Text
************
Word_delimiter and catenate_all doesnt work?


(Emil) #1

I have my mapping as below

{
"state": "open",
"settings": {
"index": {
"creation_date": "1457004137507",
"analysis": {
"filter": {
"my_word_delimiter": {
"catenate_all": "true",
"split_on_numerics": "true",
"split_on_case_change": "true",
"type": "word_delimiter",
"preserve_original": "true"
}
},
"analyzer": {
"my_analyzer": {
"filter": [
"standard"
,
"lowercase"
,
"my_word_delimiter"
],
"type": "custom",
"tokenizer": "whitespace"
}
}
},
"number_of_shards": "5",
"number_of_replicas": "1",
"uuid": "zAT_MukSSTyIVKXQz-7YKw",
"version": {
"created": "2020099"
}
}
},
"mappings": {
"Product": {
"properties": {
"ProductCode": {
"index": "not_analyzed",
"type": "string"
},
"id": {
"index": "no",
"store": true,
"type": "integer"
},
"Name": {
"store": true,
"type": "string"
},
"ShortDescription": {
"type": "string"
}
}
}

I have product with name "Brother TN-2000 Toner Black" and when I use following query with "tn 2000" or "tn-2000", I am getting it in the search result. but when I use "tn2000", it will not return me anything. I though that word_delimiter and catenate_all should give me expected inverted index. what am I doing wrong? can you please help me?
************
Records
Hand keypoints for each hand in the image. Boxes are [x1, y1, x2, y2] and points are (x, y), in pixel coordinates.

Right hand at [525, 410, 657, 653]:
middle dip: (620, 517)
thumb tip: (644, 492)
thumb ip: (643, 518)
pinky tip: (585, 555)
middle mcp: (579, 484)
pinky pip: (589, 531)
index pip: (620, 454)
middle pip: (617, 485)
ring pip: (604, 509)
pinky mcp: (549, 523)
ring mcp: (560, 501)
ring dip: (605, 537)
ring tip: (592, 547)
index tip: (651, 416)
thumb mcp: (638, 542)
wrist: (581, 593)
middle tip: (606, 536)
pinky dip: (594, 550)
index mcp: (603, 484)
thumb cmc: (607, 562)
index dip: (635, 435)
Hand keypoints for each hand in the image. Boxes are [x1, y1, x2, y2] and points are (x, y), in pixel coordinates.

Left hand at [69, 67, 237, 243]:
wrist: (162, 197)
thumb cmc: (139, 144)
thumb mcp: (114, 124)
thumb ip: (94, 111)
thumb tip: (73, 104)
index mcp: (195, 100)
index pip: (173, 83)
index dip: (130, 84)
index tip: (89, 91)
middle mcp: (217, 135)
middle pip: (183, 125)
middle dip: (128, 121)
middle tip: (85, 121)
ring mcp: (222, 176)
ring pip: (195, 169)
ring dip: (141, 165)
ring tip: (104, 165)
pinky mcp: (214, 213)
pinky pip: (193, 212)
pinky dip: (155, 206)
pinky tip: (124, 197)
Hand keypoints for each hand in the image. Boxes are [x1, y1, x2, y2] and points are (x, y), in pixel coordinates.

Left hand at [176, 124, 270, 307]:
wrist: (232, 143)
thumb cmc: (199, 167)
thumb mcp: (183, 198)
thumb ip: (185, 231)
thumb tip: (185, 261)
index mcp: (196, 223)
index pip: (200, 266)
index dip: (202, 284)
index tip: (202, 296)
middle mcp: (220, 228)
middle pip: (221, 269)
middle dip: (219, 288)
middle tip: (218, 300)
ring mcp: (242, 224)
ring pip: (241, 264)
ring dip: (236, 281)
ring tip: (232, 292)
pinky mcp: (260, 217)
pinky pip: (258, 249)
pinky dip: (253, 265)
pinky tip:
************
Aim of the exercise
In the forum thread, which tokenizer is set for the custom analyzer named "my_analyzer"?

Task result
The whitespace tokenizer.